▶ Text to read

────────────────

# how to make this abandoned dog happy?



## marie99 (Mar 21, 2011)

I've known about Lulu since early summer and I've seen her vaguely happy one time while sitting in C's garden right after they found her.

I've never seen her smile. I just Googled to make sure chihuahuas actually do smile like other dogs and its not a quirk of the dog breed to never smile. There's a zillion pics of smiling happy chis out there. Also, she goes around with her tail between her legs all the time.

I want my dogs to be happy, all 3 of them. The original 2 dogs are very happy most of the time and about medium happy since we got Lulu. They like her. They play with her. One weighs 75 lbs. and takes orders from her. He lets her Bogart the food, stare him down, lay on top of him and stand on his head. His concern level about anything at all on a scale of 1-10 is about 1, maybe .5. 

She's not suffering here. She can do nearly anything and get away with it but it does not make her look happy.

She sleeps in a 32 x 48 inch crate with a mixed terrier and tons of blankets. They seem peaceful in there. We have other smaller crates thru out the house to stick them in if we can't pay attention to them at the time.

Lulu does not like meeting people, going for walks, or much of anything dogs do except hiding under blankets It took me a long time to make her leave the house and walk up and down the street at all. The only other thing she likes is beef-flavored chewie toys such as hooves, rawhide bits, etc. She loves those and we have bought her groups of them. They went on sale and I bought enough to fill 2 drawers, plus enough on the floor to step on and swear over to make a pretty good reason to always wear slippers and never go barefoot.

The vet said she was perfectly healthy before I realized how unhappy she is. We've had her 2 months now.

I'm really not ready to take her back to the vet and demand they force her to be happy, but I am confused. She's 10 months old and this is her 1st real home. I'm sure she must think she will get packed off or kicked out in the street soon. We can reason she's never been in any one place very long.

────────────────

▶ Provided records
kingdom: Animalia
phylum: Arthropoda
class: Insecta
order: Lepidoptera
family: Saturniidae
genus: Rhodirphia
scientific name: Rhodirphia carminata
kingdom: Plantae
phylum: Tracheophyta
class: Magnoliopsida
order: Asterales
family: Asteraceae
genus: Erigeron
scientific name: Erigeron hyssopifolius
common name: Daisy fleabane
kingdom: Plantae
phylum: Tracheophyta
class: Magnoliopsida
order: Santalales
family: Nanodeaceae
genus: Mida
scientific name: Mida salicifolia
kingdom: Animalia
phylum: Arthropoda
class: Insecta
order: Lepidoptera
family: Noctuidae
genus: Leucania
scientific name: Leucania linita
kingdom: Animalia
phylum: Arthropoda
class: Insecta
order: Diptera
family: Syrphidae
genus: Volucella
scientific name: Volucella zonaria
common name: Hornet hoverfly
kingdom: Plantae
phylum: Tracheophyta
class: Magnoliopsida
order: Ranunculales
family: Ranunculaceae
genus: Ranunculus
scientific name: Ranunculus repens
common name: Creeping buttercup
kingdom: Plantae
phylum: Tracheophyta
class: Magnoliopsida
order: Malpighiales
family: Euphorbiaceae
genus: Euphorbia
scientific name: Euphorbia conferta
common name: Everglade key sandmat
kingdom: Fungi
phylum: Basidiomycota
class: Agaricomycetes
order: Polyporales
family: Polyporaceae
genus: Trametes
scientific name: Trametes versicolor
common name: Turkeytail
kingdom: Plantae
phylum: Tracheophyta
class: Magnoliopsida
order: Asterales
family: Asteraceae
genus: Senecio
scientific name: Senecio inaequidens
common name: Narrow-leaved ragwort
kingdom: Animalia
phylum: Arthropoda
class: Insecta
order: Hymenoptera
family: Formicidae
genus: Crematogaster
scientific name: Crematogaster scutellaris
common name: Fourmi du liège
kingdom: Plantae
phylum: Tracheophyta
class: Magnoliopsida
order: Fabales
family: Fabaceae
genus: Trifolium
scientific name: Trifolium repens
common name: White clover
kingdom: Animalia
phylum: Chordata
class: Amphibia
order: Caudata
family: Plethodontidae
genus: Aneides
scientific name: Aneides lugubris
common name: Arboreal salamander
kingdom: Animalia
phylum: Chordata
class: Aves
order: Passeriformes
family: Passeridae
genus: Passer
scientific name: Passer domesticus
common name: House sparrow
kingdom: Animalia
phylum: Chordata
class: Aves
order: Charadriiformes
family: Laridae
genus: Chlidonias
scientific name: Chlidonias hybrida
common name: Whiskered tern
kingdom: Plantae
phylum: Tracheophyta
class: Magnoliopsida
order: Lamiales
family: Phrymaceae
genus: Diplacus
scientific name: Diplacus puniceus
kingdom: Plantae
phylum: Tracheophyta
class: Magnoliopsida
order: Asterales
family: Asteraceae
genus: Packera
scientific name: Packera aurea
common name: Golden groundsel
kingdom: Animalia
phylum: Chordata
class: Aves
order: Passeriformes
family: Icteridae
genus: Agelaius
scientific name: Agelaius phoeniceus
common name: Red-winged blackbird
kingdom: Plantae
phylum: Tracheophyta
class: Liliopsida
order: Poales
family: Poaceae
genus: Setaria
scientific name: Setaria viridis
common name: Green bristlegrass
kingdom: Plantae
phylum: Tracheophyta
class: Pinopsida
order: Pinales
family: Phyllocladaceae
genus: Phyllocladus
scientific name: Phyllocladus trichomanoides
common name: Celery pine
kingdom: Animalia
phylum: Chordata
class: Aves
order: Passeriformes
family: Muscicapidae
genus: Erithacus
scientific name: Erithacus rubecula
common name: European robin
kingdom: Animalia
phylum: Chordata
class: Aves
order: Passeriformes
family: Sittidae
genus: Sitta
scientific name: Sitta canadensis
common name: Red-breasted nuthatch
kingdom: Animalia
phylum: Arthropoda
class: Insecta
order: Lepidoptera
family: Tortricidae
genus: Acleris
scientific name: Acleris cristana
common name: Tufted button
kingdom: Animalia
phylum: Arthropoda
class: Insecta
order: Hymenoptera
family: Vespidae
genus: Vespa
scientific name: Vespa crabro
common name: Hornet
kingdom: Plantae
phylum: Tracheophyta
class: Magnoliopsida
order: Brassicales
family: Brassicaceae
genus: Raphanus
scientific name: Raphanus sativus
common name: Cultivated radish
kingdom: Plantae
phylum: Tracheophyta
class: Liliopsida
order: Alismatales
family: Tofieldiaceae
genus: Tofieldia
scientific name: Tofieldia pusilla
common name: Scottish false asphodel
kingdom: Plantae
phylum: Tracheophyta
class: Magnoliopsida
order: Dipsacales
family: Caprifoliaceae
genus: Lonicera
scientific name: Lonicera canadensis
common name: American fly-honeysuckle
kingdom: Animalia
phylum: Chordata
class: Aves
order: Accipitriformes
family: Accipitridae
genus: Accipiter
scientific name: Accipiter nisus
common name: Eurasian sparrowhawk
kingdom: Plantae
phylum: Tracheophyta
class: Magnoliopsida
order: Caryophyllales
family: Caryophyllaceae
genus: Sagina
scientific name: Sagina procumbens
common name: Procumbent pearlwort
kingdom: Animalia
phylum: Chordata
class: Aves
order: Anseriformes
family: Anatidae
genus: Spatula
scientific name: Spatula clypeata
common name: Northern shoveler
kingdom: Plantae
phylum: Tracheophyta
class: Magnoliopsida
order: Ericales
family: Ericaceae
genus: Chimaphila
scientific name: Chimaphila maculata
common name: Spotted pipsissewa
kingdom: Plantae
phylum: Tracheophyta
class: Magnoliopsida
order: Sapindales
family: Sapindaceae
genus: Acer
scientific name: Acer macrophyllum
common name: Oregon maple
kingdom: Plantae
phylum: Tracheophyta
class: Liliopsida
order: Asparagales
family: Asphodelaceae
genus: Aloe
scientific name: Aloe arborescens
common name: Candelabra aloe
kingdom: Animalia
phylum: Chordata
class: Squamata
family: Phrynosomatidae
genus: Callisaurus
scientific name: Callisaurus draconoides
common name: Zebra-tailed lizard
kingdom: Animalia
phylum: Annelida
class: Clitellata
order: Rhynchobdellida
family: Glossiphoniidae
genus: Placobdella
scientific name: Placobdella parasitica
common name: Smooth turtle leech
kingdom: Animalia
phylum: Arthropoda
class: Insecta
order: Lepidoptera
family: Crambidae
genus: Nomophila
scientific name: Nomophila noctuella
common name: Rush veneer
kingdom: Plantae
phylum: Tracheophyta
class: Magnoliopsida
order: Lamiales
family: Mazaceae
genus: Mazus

────────────────

▶ The exercise
Please reproduce the forum post about the abandoned dog above in full, word for word.

▶ Output
# how to make this abandoned dog happy?



## marie99 (Mar 21, 2011)

I've known about Lulu since early summer and I've seen her vaguely happy one time while sitting in C's garden right after they found her.

I've never seen her smile. I just Googled to make sure chihuahuas actually do smile like other dogs and its not a quirk of the dog breed to never smile. There's a zillion pics of smiling happy chis out there. Also, she goes around with her tail between her legs all the time.

I want my dogs to be happy, all 3 of them. The original 2 dogs are very happy most of the time and about medium happy since we got Lulu. They like her. They play with her. One weighs 75 lbs. and takes orders from her. He lets her Bogart the food, stare him down, lay on top of him and stand on his head. His concern level about anything at all on a scale of 1-10 is about 1, maybe .5. 

She's not suffering here. She can do nearly anything and get away with it but it does not make her look happy.

She sleeps in a 32 x 48 inch crate with a mixed terrier and tons of blankets. They seem peaceful in there. We have other smaller crates thru out the house to stick them in if we can't pay attention to them at the time.

Lulu does not like meeting people, going for walks, or much of anything dogs do except hiding under blankets It took me a long time to make her leave the house and walk up and down the street at all. The only other thing she likes is beef-flavored chewie toys such as hooves, rawhide bits, etc. She loves those and we have bought her groups of them. They went on sale and I bought enough to fill 2 drawers, plus enough on the floor to step on and swear over to make a pretty good reason to always wear slippers and never go barefoot.

The vet said she was perfectly healthy before I realized how unhappy she is. We've had her 2 months now.

I'm really not ready to take her back to the vet and demand they force her to be happy, but I am confused. She's 10 months old and this is her 1st real home. I'm sure she must think she will get packed off or kicked out in the street soon. We can reason she's never been in any one place very long.